A mãe dele me encara com ódio, como se eu fosse a culpada do que está acontecendo agora. Como se eu fosse o motivo de Hades estar a atacando — e não ela ter vindo até aqui, mesmo quando ele pediu para não vir e ter me batido, como se tivesse algum direito.
— Hades... — Ela sussurra. — Você não pode falar assim com a sua mãe.
Eu olho novamente para a jovem atrás dela, que parece a ponto de chorar.
— Está tudo bem comigo. — Eu digo, por fim. — Vou deixar vocês conversarem. Se importa se eu levar sua irmã comigo para a cozinha?
Hades me analisa, sua testa franze e ele parece perceber a irmã ali pela primeira vez. Seus olhos suavizam quando olham para ela, que não diz nada. Atônita. Fechada em seu próprio mundo.
— Certo! — É a única coisa que ele diz, como se a ideia de sua irmãzinha participando dessa discussão fosse insuportável para ele.
Eu queria que meus irmãos fossem desse jeito comigo. Queria que eles tivessem me protegido também, assim como Hades protege a própria irmã.

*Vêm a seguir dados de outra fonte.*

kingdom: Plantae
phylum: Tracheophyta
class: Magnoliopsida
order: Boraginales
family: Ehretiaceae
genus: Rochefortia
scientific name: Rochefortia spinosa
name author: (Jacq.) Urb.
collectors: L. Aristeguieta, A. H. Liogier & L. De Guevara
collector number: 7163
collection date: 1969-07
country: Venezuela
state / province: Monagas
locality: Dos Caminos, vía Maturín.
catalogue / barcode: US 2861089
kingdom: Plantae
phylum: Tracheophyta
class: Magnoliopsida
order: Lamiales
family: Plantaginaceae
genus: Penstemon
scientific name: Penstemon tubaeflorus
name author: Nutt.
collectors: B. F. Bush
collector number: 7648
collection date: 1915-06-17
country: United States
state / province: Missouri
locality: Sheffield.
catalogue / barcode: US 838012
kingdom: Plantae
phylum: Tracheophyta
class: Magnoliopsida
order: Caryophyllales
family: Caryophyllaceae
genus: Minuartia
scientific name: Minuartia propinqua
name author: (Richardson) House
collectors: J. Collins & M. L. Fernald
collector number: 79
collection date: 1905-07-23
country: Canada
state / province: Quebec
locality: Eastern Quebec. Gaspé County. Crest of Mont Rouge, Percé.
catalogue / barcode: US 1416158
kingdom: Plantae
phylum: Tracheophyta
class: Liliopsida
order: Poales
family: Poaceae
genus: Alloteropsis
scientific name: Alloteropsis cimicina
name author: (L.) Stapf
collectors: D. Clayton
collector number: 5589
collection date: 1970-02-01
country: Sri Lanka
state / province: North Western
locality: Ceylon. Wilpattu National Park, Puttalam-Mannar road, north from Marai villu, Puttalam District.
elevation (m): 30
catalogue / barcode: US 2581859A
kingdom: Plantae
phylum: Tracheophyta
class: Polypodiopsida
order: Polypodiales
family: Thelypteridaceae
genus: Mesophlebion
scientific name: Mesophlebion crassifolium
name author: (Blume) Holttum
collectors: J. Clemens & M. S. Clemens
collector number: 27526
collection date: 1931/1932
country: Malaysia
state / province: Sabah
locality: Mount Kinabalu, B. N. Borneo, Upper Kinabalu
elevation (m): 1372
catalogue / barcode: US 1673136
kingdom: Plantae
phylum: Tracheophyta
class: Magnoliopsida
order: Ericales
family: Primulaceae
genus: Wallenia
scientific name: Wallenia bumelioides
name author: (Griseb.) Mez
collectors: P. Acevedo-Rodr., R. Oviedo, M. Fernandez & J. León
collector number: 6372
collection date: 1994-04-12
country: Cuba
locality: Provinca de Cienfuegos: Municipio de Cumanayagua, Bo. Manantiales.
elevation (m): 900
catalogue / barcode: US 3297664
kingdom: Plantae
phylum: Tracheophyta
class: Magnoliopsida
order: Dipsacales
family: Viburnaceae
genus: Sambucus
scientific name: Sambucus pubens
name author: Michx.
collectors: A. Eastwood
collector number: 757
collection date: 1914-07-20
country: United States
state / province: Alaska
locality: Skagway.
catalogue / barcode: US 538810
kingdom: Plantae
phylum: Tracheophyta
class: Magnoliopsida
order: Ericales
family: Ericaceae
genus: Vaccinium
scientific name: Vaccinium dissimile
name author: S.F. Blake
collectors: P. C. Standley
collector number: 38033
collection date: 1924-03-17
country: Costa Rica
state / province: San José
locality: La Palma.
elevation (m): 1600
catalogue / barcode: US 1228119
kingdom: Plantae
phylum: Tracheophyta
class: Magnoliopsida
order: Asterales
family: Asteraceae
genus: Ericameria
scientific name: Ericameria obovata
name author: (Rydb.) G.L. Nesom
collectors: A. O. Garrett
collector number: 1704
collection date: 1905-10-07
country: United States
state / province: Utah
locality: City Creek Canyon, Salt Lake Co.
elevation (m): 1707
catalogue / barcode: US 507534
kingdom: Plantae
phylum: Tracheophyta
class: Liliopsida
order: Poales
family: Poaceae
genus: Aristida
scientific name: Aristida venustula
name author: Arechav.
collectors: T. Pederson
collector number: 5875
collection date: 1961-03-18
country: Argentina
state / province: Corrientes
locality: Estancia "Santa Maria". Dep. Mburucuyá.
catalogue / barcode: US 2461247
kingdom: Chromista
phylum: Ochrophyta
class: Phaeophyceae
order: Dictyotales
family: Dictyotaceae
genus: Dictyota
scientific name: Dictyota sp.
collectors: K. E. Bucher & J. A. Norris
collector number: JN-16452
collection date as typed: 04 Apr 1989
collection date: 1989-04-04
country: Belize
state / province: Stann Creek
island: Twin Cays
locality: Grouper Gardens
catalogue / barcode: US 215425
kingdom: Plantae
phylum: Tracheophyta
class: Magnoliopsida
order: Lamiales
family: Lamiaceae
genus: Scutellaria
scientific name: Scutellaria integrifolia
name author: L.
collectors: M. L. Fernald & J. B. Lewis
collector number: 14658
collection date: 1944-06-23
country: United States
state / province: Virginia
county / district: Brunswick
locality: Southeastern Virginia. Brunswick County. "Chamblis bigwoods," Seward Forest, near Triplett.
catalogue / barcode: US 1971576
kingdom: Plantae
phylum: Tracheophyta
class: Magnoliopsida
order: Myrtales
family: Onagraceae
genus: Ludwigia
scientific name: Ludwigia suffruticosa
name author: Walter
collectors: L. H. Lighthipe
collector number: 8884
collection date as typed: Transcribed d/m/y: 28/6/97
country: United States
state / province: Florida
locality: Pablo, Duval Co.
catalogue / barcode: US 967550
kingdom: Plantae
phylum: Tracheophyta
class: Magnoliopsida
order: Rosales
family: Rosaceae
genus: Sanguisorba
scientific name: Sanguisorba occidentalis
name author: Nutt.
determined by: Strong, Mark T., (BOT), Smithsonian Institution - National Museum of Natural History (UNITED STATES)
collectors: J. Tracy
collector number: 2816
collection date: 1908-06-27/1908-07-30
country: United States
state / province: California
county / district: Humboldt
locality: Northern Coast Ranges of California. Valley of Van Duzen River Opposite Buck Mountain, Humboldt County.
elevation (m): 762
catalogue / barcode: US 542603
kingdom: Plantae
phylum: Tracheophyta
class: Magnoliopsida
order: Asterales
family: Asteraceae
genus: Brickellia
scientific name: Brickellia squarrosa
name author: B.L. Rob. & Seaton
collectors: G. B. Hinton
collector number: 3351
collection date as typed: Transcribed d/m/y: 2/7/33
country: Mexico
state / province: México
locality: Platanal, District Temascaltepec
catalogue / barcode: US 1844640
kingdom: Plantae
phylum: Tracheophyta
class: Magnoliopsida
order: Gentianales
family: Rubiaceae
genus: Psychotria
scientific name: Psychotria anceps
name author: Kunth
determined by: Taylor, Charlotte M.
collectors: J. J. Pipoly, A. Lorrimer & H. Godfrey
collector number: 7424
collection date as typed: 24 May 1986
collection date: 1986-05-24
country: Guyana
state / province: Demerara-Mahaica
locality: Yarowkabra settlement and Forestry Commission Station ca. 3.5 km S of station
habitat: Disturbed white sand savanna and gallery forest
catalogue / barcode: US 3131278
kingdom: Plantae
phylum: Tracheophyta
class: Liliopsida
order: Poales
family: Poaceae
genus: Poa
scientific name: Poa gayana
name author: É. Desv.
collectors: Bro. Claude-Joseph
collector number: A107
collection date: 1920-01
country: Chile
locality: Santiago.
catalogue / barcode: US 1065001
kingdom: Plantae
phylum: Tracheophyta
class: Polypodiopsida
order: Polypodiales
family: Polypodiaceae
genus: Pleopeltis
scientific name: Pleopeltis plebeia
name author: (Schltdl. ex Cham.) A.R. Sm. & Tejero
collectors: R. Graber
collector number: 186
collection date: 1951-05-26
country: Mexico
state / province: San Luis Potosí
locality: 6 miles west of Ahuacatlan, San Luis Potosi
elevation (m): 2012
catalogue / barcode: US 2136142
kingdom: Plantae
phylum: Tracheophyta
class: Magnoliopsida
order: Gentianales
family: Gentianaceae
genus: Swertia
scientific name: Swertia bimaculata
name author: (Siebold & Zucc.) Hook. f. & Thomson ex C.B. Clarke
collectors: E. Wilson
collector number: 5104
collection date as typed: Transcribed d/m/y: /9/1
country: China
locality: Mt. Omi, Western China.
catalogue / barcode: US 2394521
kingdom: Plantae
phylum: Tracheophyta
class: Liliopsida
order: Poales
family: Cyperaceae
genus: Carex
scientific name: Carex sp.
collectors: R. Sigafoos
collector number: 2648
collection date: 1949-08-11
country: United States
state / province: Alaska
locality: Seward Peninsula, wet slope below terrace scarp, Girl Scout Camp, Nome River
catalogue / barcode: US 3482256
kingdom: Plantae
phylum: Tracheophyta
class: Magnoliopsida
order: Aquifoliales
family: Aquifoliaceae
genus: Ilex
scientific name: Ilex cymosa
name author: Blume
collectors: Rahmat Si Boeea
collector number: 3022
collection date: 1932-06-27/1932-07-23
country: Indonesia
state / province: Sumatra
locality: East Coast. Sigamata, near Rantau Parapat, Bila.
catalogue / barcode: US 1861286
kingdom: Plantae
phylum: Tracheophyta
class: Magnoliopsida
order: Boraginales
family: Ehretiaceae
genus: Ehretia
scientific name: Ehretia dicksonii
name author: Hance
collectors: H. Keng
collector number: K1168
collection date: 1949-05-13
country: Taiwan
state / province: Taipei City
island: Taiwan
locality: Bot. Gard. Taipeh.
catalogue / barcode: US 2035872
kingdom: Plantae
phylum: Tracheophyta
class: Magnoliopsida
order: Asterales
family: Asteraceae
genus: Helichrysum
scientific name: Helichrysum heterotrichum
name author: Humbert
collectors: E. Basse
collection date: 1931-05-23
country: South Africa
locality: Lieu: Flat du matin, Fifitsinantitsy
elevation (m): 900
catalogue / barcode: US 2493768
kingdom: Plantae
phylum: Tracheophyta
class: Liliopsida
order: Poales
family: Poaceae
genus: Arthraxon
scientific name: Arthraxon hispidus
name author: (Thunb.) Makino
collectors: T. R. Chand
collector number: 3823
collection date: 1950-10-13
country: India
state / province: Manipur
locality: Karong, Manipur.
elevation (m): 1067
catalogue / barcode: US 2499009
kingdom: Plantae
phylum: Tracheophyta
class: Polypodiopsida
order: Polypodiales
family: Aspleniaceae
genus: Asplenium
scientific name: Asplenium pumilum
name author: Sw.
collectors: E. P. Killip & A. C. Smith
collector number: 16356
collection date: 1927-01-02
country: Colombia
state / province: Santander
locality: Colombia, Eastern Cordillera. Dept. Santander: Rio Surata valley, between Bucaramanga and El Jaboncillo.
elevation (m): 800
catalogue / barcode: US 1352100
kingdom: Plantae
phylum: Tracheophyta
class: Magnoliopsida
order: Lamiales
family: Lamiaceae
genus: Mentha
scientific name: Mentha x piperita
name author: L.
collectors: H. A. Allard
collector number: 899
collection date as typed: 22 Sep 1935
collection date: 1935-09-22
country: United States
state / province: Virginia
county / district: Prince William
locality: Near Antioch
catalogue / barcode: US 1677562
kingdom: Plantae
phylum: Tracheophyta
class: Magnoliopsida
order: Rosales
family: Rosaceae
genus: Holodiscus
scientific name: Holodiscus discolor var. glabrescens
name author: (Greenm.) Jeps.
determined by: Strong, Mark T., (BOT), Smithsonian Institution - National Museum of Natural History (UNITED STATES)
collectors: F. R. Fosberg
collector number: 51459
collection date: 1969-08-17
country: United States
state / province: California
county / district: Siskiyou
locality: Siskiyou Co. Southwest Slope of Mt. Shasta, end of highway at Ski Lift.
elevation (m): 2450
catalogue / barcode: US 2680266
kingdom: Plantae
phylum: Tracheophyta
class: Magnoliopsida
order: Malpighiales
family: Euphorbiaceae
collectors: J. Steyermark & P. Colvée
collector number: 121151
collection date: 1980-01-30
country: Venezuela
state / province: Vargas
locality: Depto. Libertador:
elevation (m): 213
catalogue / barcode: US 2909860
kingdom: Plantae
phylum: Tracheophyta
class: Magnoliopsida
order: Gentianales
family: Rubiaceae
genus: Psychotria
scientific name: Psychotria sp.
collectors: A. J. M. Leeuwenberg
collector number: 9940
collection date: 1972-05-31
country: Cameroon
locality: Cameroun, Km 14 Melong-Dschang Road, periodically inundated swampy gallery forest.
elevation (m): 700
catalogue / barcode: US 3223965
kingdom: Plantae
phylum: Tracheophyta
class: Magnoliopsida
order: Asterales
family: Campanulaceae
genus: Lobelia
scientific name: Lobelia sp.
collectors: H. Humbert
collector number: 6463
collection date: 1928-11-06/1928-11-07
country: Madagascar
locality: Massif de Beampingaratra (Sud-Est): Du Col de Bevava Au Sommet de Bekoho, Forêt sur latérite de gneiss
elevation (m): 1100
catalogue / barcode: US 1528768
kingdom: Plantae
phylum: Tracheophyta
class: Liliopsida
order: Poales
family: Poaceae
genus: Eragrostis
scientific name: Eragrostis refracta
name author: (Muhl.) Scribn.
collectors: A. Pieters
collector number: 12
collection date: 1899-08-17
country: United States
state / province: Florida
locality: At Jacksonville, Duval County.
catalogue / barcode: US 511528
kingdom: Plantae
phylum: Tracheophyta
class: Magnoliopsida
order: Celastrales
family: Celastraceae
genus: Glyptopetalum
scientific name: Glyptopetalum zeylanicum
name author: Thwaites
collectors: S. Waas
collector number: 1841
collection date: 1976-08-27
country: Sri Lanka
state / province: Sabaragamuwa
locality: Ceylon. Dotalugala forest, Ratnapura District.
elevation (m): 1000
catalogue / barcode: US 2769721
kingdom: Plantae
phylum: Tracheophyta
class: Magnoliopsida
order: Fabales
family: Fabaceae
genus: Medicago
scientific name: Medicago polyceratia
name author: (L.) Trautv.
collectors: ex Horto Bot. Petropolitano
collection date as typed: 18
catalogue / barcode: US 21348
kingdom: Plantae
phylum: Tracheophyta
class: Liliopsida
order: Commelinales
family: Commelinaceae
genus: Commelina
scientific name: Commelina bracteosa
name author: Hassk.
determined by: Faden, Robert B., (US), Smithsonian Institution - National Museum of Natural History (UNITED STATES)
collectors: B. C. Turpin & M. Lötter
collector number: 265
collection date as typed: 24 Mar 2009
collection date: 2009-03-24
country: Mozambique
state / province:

Ela parecia uma brisa suave, difícil de alcançar, e eu não queria ser a tempestade que a arrastava de volta para o abismo. Mas, ao mesmo tempo, não podia deixar de sentir que, por mais que ela tentasse se esconder, algo dentro dela queria sair.
— Venha comigo. — Pedi, segurando seu ombro para tirá-la daquela situação desagradável.
A cozinha estava silenciosa, exceto pelos sons suaves do relógio na parede e o farfalhar das taças sendo colocadas na mesa. A irmã de Hades se senta à minha frente, as mãos no colo, os olhos no vazio. Ela parecia pequena, retraída. Algo me dizia que ela não estava acostumada a estar perto de outras pessoas, e isso me fez sentir uma pontada de empatia. Eu também não me sentia confortável com as pessoas, nem mesmo com Hades, mas, ao contrário dela, eu ainda tentava me abrir.
— Você está com fome? — Perguntei, tentando puxar uma conversa, algo simples.
Ela me olhou brevemente, como se não esperasse a pergunta. Seus olhos estavam distantes, e por um momento, pensei que ela não responderia.
— Não... — A resposta foi baixa, quase como um sussurro.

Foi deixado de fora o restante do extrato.